━━ Data for review ━━
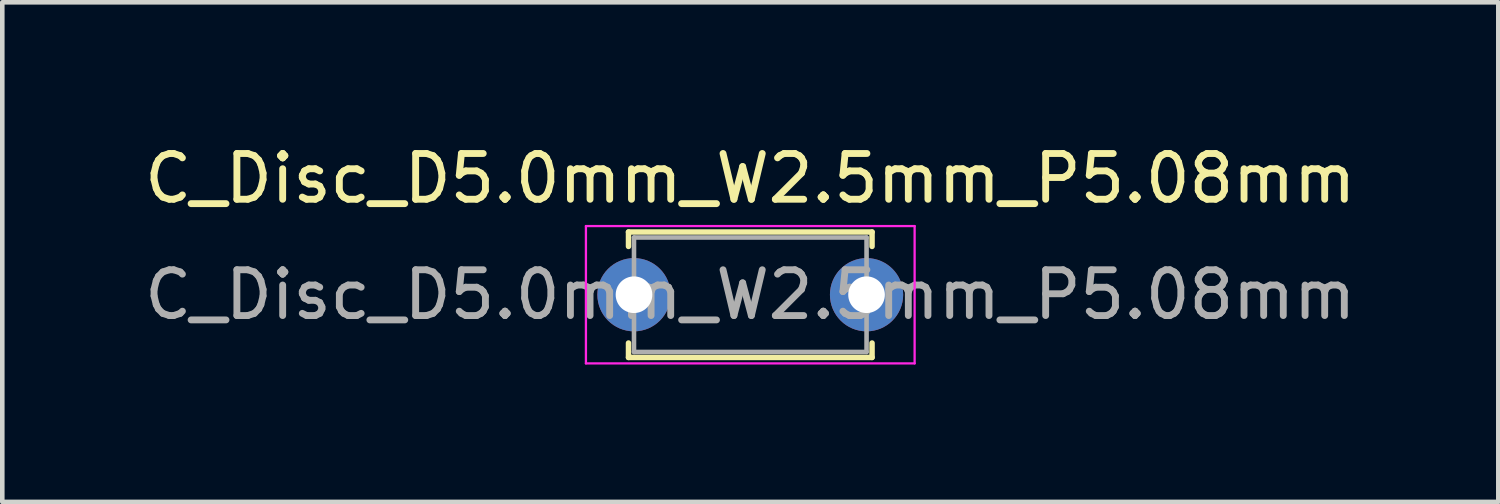
<source format=kicad_pcb>
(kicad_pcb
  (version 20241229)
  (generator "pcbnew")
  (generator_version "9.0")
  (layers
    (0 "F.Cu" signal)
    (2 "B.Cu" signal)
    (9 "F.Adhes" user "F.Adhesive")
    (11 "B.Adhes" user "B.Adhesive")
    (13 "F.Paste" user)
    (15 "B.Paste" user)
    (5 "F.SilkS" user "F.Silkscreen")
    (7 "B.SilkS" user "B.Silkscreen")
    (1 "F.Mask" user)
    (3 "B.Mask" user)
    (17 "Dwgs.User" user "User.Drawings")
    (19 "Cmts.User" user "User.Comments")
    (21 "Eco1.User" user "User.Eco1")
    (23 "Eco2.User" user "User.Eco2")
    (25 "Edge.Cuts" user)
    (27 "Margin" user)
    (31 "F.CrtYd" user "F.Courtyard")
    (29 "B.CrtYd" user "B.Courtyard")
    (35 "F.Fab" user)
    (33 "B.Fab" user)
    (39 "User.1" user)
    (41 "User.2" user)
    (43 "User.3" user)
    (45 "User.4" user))
  (footprint "C_Disc_D5.0mm_W2.5mm_P5.08mm"
    (layer "F.Cu")
    (at 10.799 3.388)
    (property "Reference" "C_Disc_D5.0mm_W2.5mm_P5.08mm" (at 2.54 -2.54 0) (layer "F.SilkS") (effects (font (size 1 1) (thickness 0.15))))
    (attr through_hole)
    (fp_line (start -0.12 -1.37) (end -0.12 -1.055) (stroke (width 0.12) (type solid)) (layer "F.SilkS"))
    (fp_line (start -0.12 -1.37) (end 5.2 -1.37) (stroke (width 0.12) (type solid)) (layer "F.SilkS"))
    (fp_line (start -0.12 1.055) (end -0.12 1.37) (stroke (width 0.12) (type solid)) (layer "F.SilkS"))
    (fp_line (start -0.12 1.37) (end 5.2 1.37) (stroke (width 0.12) (type solid)) (layer "F.SilkS"))
    (fp_line (start 5.2 -1.37) (end 5.2 -1.055) (stroke (width 0.12) (type solid)) (layer "F.SilkS"))
    (fp_line (start 5.2 1.055) (end 5.2 1.37) (stroke (width 0.12) (type solid)) (layer "F.SilkS"))
    (fp_line (start -1.05 -1.5) (end -1.05 1.5) (stroke (width 0.05) (type solid)) (layer "F.CrtYd"))
    (fp_line (start -1.05 1.5) (end 6.13 1.5) (stroke (width 0.05) (type solid)) (layer "F.CrtYd"))
    (fp_line (start 6.13 -1.5) (end -1.05 -1.5) (stroke (width 0.05) (type solid)) (layer "F.CrtYd"))
    (fp_line (start 6.13 1.5) (end 6.13 -1.5) (stroke (width 0.05) (type solid)) (layer "F.CrtYd"))
    (fp_line (start 0 -1.25) (end 0 1.25) (stroke (width 0.1) (type solid)) (layer "F.Fab"))
    (fp_line (start 0 1.25) (end 5.08 1.25) (stroke (width 0.1) (type solid)) (layer "F.Fab"))
    (fp_line (start 5.08 -1.25) (end 0 -1.25) (stroke (width 0.1) (type solid)) (layer "F.Fab"))
    (fp_line (start 5.08 1.25) (end 5.08 -1.25) (stroke (width 0.1) (type solid)) (layer "F.Fab"))
    (fp_text user "${REFERENCE}" (at 2.54 0 0) (layer "F.Fab") (effects (font (size 1 1) (thickness 0.15))))
    (pad "1" thru_hole circle (at 0 0) (size 1.6 1.6) (drill 0.8) (layers "*.Cu" "*.Mask"))
    (pad "2" thru_hole circle (at 5.08 0) (size 1.6 1.6) (drill 0.8) (layers "*.Cu" "*.Mask")))
  (gr_rect
    (start -3 -3)
    (end 29.679 7.913)
    (stroke (width 0.1) (type default))
    (fill no)
    (layer "Edge.Cuts")))
</source>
━━━
## Problem requirements
For the word "Silkscreen", find every line in the data that holds it and copy that line.

## Response
    (5 "F.SilkS" user "F.Silkscreen")
    (7 "B.SilkS" user "B.Silkscreen")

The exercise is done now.